Zacznijmy od tego, że lubiś się przy weekendzie zluzować filmami/serialami o superbohaterach. Rozumiem, że realizmu człowiek doszukiwać tam się nie może. No ale to jest absurdalne nawet, jak na gatunek z którego pochodzi...Ja rozumiem, że w 13-14 wieku, ktoś mógł się lękać ,,legendarnego Iron Fista", no ale teraz? Koleś ma jebnięcie z łapy, no nie okłamujmy się- ma. Jednak pierwszy lepszy Iron Gun ma tą magie dużo lepszą :). Przez cały ten film, zastanawiałem się, czemu nikt po prostu nie strzeli mu w łeb :D Film wygląda, jak gdyby ludzkości zabrali cała broń i najsilniejszą bronią jest świecąca(i to też nie zawsze) pięść. No i niech mi ktoś wytłumaczy, jak można usunąc z firmy gościa mającego 51% udziałów :D
Iron Fist jest taki mocny, że jeden ninja go załatwi a w tym samym czasie na innej ulicy ślepy Daredevil załatwi cały legion wojowników.Rozumiem że to fantastyka ale trochę logiki powinno w tym być.
Clair która w innych serialach jest bardzo fajną postacią tutaj wydaje się być ignorantką i prostaczką.

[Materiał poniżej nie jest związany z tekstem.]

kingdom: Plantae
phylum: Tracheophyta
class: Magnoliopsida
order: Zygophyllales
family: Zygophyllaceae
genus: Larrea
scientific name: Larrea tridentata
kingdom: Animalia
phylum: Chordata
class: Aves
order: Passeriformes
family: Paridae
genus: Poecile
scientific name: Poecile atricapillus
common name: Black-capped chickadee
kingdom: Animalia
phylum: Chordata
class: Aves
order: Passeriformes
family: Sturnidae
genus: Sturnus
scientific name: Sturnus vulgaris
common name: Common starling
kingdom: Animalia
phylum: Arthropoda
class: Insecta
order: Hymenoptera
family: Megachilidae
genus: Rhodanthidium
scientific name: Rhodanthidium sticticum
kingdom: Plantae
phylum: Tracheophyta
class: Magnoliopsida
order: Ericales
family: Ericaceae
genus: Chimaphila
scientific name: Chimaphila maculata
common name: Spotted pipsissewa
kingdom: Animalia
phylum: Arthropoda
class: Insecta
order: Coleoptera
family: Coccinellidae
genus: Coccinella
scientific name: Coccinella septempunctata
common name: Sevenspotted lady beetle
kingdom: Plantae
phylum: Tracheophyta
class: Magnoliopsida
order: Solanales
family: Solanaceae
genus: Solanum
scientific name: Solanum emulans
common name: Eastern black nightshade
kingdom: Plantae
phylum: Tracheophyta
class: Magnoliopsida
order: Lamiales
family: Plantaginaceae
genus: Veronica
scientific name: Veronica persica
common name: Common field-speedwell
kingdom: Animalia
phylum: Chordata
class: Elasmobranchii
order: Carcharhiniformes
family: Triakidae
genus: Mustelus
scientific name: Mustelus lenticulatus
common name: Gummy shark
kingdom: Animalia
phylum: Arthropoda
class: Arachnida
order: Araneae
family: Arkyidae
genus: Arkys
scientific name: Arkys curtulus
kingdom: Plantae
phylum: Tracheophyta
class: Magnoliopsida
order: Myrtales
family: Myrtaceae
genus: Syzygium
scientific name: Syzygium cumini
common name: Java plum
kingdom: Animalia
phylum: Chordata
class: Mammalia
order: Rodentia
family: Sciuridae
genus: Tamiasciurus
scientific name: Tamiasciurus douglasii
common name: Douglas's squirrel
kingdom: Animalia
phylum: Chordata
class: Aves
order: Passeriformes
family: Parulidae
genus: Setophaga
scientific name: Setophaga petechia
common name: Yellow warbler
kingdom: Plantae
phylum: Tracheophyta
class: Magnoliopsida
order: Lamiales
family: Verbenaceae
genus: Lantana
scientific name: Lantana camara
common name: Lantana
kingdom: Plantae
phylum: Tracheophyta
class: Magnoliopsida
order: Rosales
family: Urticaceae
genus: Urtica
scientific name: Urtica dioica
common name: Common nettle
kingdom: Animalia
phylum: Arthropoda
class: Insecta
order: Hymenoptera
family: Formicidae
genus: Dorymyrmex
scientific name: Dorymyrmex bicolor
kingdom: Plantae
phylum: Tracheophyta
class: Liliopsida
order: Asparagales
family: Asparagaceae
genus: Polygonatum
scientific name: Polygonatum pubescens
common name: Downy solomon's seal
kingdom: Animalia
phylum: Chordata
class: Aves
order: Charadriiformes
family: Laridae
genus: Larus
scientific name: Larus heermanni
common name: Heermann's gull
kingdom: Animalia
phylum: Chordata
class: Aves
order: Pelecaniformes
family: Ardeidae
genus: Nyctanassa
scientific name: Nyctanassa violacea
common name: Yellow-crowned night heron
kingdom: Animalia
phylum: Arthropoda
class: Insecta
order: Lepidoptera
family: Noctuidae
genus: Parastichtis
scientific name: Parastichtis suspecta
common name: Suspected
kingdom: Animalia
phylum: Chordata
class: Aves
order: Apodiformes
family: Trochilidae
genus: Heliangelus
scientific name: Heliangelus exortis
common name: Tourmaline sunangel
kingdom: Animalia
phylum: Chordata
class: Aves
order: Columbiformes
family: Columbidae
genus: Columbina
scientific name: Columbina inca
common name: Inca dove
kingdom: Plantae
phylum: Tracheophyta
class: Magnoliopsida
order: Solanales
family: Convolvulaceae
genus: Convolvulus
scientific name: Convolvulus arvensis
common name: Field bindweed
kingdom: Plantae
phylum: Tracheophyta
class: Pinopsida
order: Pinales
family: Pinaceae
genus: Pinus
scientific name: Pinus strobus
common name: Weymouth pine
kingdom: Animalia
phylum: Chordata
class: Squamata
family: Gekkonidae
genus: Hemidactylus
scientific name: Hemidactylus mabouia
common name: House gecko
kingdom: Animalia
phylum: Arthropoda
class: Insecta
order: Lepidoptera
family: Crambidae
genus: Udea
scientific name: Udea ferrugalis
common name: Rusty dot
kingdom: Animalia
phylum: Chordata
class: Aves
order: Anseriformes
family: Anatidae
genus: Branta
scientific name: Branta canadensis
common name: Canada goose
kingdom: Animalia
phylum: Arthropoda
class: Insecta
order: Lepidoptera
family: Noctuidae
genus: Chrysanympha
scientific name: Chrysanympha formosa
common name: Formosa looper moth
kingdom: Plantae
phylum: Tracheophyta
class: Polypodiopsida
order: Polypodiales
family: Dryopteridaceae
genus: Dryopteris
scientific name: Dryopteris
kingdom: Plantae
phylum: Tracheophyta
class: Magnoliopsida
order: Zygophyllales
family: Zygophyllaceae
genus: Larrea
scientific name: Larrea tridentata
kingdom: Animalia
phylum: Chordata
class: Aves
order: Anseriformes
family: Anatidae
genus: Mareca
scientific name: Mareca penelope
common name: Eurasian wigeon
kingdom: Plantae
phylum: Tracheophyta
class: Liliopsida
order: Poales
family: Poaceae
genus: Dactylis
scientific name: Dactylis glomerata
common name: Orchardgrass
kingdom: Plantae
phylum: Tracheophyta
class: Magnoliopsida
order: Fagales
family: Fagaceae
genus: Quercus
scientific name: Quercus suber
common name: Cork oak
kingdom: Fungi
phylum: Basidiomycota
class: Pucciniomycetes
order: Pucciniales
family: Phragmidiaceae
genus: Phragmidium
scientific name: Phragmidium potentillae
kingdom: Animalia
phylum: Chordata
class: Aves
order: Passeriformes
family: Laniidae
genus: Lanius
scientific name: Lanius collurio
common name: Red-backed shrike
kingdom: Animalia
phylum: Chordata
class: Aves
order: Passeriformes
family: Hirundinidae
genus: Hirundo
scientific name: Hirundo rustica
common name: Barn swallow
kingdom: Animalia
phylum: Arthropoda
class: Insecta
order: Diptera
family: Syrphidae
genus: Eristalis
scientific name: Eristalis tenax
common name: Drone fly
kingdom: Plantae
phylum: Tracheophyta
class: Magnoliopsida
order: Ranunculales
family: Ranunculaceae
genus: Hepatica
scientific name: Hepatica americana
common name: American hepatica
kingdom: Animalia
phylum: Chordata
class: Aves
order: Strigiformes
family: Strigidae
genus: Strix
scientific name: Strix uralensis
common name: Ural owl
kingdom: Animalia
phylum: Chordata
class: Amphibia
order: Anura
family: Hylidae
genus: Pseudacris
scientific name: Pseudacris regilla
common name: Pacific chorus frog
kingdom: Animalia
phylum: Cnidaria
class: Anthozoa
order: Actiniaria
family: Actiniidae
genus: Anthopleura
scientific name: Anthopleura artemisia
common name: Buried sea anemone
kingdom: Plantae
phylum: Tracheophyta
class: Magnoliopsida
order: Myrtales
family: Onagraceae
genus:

obejrzałem kilka odcinków i stwierdzam że słabe to jest i dalej nawet się nie chce oglądać ,te wszystkie mądrości guru głównego bohatera ,słabe zamulone walki z mega przewidywalną choreografią,denerwującymi postaciami -które grane są już do bólu przewidywalne.Tworząc serial gdzie siłą głównego bohatera jest walka wręcz warto by to zrobić dobrze zwłaszcza w dobie takich filmów jak Raid,Ip man czy chociażby matrix ;) a nawet Jesica Jones z tego samego uniwersum gdzie choreografia zwłaszcza w tym pierwszym to inna galaktyka w porównaniu z bijatyką gimbusów z Iron fist. Nuda i dno ale to tylko moje zdanie.